Japanese Yen Forecast: JPY Crosses Eye BoJ, CPI as Haven Flows Bolster Yen Strength

Japanese Yen Fundamental Forecast: Bullish

  • Japanese Yen gains against most FX peers as risk aversion rises
  • Bank of Japan, CPI data in focus this week along with risk trends
  • Safe-haven flows likely to be main driver for JPY pairs next week

The safe-haven Japanese Yen benefited against most of its peers last week as a bout of risk aversion rippled through financial markets. Risk-sensitive currencies performed poorly, with the Australian Dollar losing nearly a full percentage point against JPY. The US Dollar fared much better being a haven currency itself, with USD/JPY nearly unchanged last week. Overall, however, the Yen has benefited over the last couple of weeks as surging Covid cases pushed growth slowdown fears.
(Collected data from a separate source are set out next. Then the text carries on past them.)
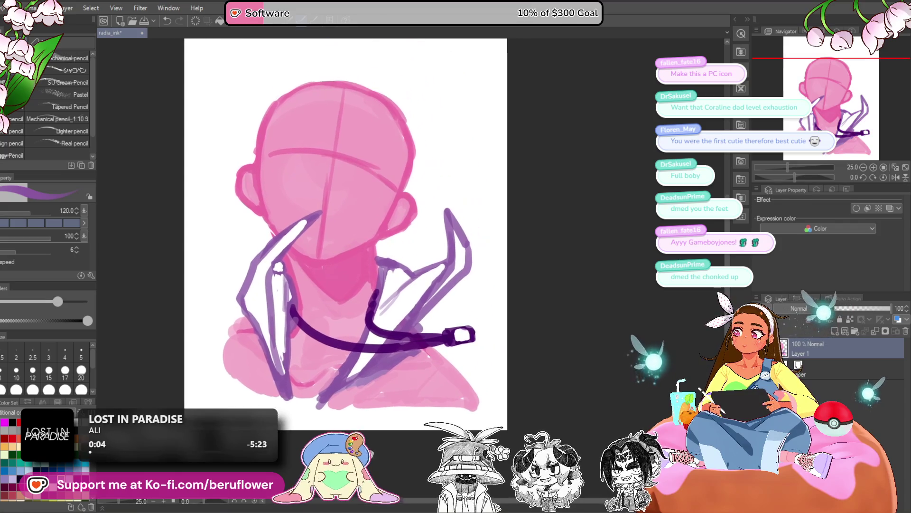
- Add a thin white highlight along the upper edge of the strap's left part
left_click_drag(382, 448, 413, 451)
left_click_drag(464, 404, 468, 409)
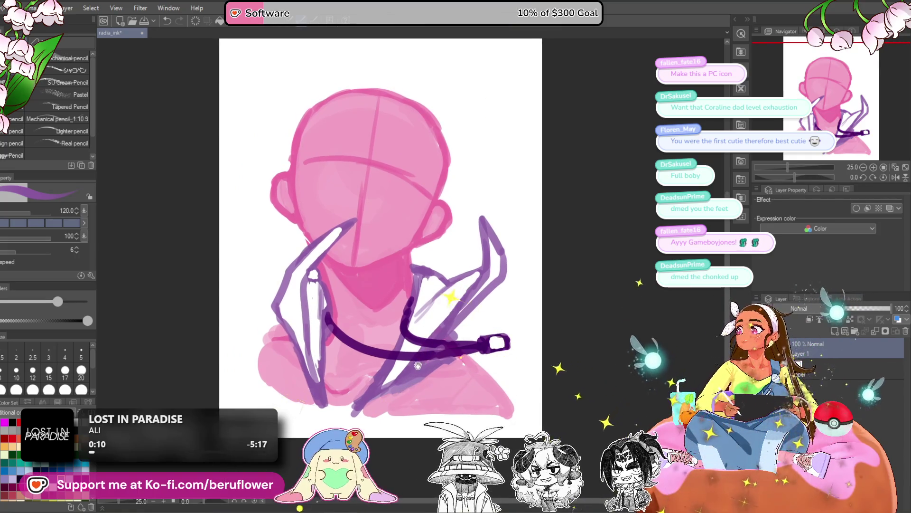
left_click_drag(414, 363, 355, 356)
left_click_drag(291, 296, 315, 324)
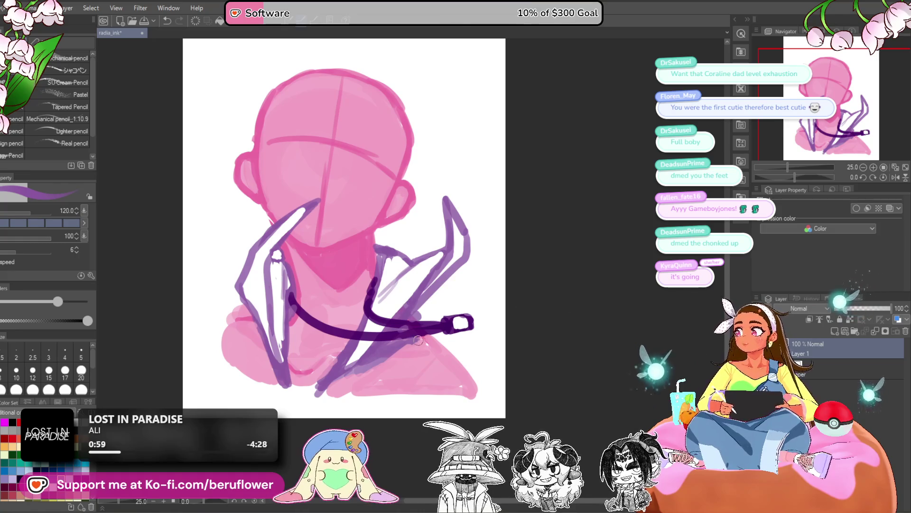
scroll(430, 338, "down", 2)
- Rotate the canvas to about 119 degrees and stroke a white highlight along the strap curve
scroll(429, 338, "up", 4)
mouse_move(276, 281)
left_mouse_down()
mouse_move(337, 281)
mouse_move(319, 293)
left_mouse_up()
left_click_drag(475, 304, 466, 295)
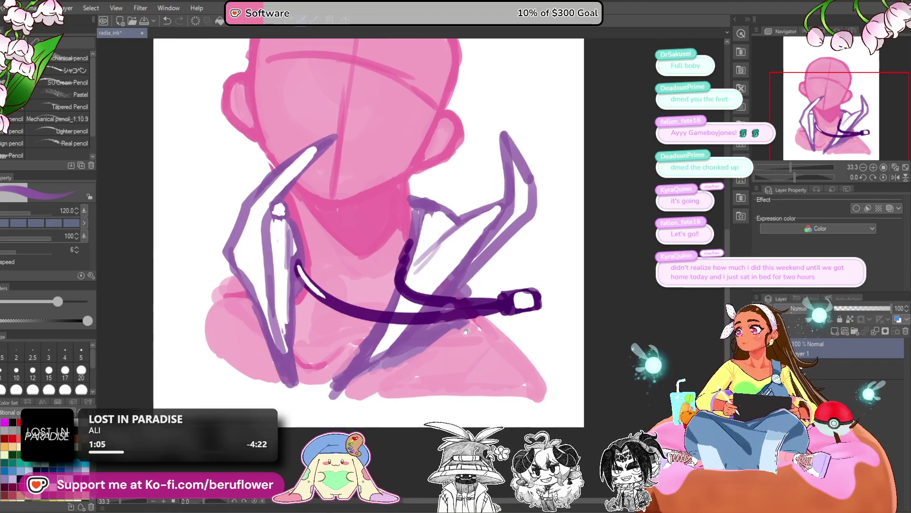
left_click_drag(616, 314, 660, 299)
left_click_drag(795, 177, 821, 177)
scroll(421, 158, "up", 5)
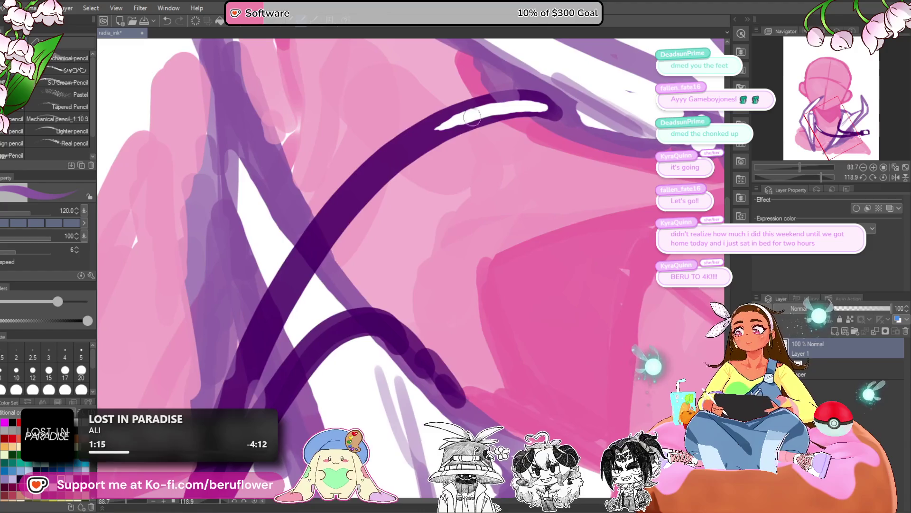
left_click_drag(470, 110, 362, 179)
mouse_move(458, 125)
left_mouse_down()
mouse_move(361, 186)
mouse_move(228, 411)
left_mouse_up()
left_click_drag(279, 388, 331, 245)
- Redraw the strap highlight toward its lower end and add one up the inner strap
key("ctrl+z")
key("ctrl+z")
key("ctrl+z")
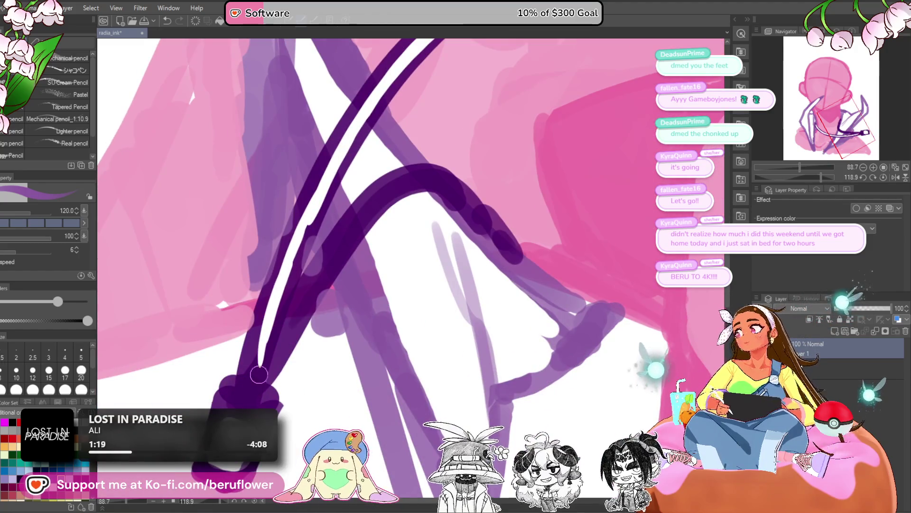
left_click_drag(286, 295, 278, 307)
left_click_drag(332, 166, 234, 406)
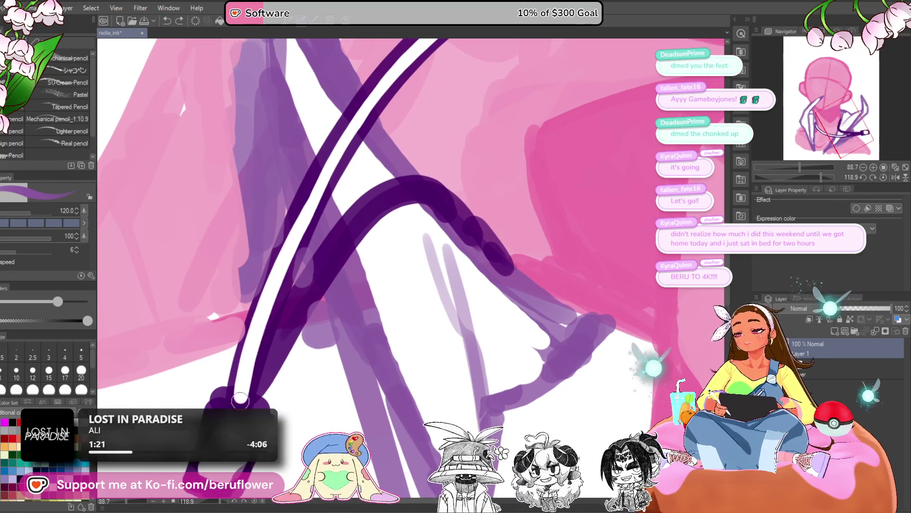
mouse_move(278, 340)
left_mouse_down()
mouse_move(408, 194)
mouse_move(424, 198)
left_mouse_up()
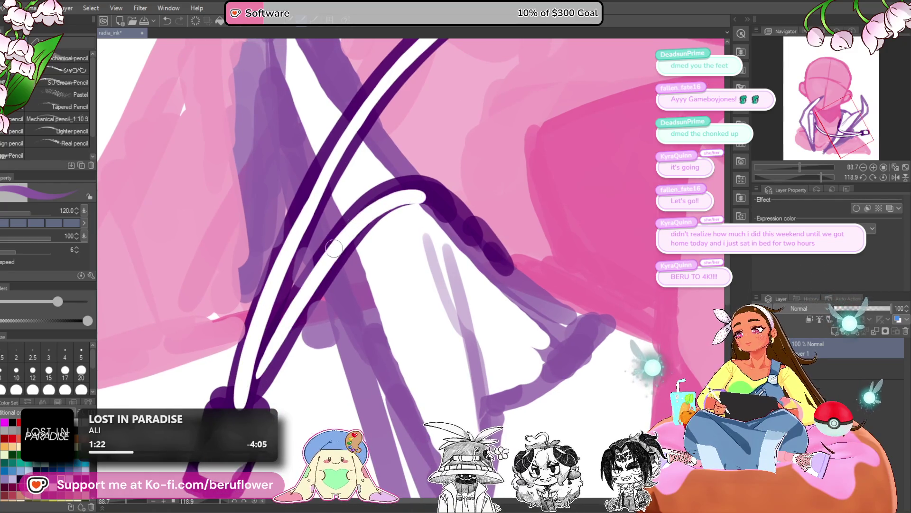
key("ctrl+z")
left_click_drag(262, 377, 411, 186)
Still, the Yen has yet to recover a substantial portion of its earlier year losses when analysts and economists were solidly optimistic about a strong economic recovery. Those upbeat economic forecasts put a hit on the safe-haven currency, displayed in the exchange rates below. The Delta strain’s emergence over the summer months saw Yen strength move back into the fold, with the move being most notable in AUD/JPY. That’s no surprise, given the wave of lockdowns in Australia over the summer.

Covid’s Delta wave started to strain economies in June, which saw investors move out of risk assets and into more defensive positions. Global economic data prints, including retail sales, PMIs, and labor market data, started to slip relative to expectations. The chart below illustrates this relationship through the global Citi Economic Surprise Index and AUD/JPY. Given that economic data prints relative to estimates are still trending down, meaning analysts are overestimating the global economy’s strength, AUD/JPY may be the best candidate to play the move lower.

audjpy economic surprise index, chart

JPY Week Ahead: Bank of Japan Rate Decision

Yen traders will be watching the Bank of Japan’s interest rate decision set to cross the wires on Wednesday. The Bank of Japan (BoJ) is all but certain to keep its easy monetary policy in place. Inflation has picked up due to rising material costs, but domestic consumption remains weak. Instead, the central bank may downgrade its economic assessment to reflect the latest virus impacts.

Later in the week, Japan will release inflation data for August. Downward price pressures have eased in recent months, with July’s consumer price index (CPI) rising to -0.3% from April’s -1.1% print. Analysts expect CPI to cross the wires at -0.3%, according to a Bloomberg survey. A better-than-expected print is unlikely to alter the central bank’s policy path in the short term.

Moreover, the island nation’s exports for August saw a third consecutive drop in August. Covid impacts around the globe are sapping demand for Japanese goods, further pressuring the domestic economy. China – Japan’s largest export destination — is suffering from a lull in consumer demand due to sporadic yet persistent lockdowns along its coastal cities. Retail sales for August fell to 2.5% from 8.5%,

Overall, the Yen’s path forward next week will likely remain driven by safe-haven flows and the broader market’s direction. The Bank of Japan rate decision and CPI data, while important to the Yen at a more granular level, is unlikely to have an outsized impact. Political factors within Japan may also affect Yen direction as the country prepares to select its next leader for the governing Liberal Democratic Party.